Wednesday, May 5, 2010

Is time changing or is it me?

The days and weeks seem to be flying by. I have always heard that relative time changes, speeds up, as we age. I wonder, why?

Could it be that I forget the time between events so that the events seem more compact? Am I slowing down so that it takes longer for me to accomplish routine activities that results in my sense that time is flowing faster? I don’t think so. But then, you know that the easiest person for each of us to fool is ourselves.

I’m reminded about the descriptions of traveling near the speed of light. As I remember it, the faster that an item travels in space the larger its mass becomes and the slower that time occurs to that object. Viewed from outside the object, such as to those of us on earth if we were observing a clock traveling near the speed of light as it traversed space, to us the clock’s time would slow down. A person traveling with the clock would age slower than the observers on earth and that person would observe her/his view as accurate and that time for us who are not traveling so fast would be speeding up.

Are we something like that when we age? No, I don’t think so. I can still keep track of a minute of time as well as younger people. Do you want me to come back and talk with you in about ten minutes? No problem. When I return we will both agree that it has been about ten minutes.

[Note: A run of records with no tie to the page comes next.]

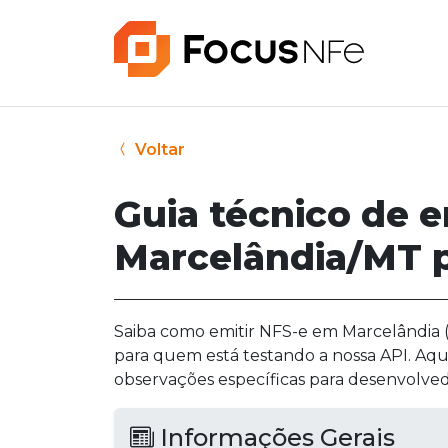
Voltar
Guia técnico de 
Marcelândia/MT p
Saiba como emitir NFS-e em Marcelândia (M
para quem está testando a nossa API. Aqu
observações específicas para desenvolved
Informações Gerais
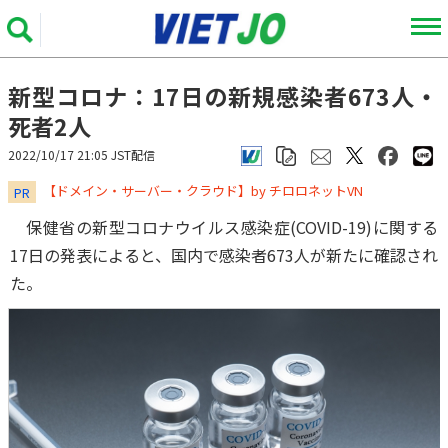
新型コロナ：17日の新規感染者673人・
死者2人
2022/10/17 21:05 JST配信
​​​​​​​【ドメイン・サーバー・クラウド】by チロロネットVN
PR
保健省の新型コロナウイルス感染症(COVID-19)に関する
17日の発表によると、国内で感染者673人が新たに確認され
た。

Then why has the last week and the past two months seemed to have passed by so quickly to this old guy I call me?

1 comment:

Katharyn said...

Please excuse me while I put on my anthropology geek hat.

According to an NPR report last fall, a global study was done where people of all ages in major cities were asked to stand with their eyes closed and let the scientist with the stop watch know when a minute was up. Across the board, people in their twenties marked 55, 60, 65 seconds; while people in their sixties and up noted 90 seconds (everyone inbetween varied). The theory being that as our interpretation of time slows with age, thus our perception of time quickens because we actually perceive there to be fewer minutes in a day.

You say that you can tell when 10 minutes has past; well first what is the age group of those people who agree with you that 10 minutes has gone by; and secondly, as it is possible to know one time frame but not the other, can you truly tell when only one minute has past?

As a musician who knows that you can train your brain to memorize a length of time, since hearing this report I have wondered if you took someone who interprets 90 seconds to be a minute, and trained them to interpret what 60 seconds is (team work with a stop watch) would their perception of time slow back down?

Another theory is that our brain only creates long term memories from new stimuli (even special events like birthdays are sill old stimuli most of the time, because really how different is your birthday experience from year to year?), and after we have experiences more things our brain stops taking note, allowing time to “fly by”. – By this theory you could say that it’s not that time seems to speed up as we age, but that time is slowed when we’re younger (and taking note of EVERYTHING).

That said, I’m 26 and the last four years went past at the speed of light so… couldn’t tell ya.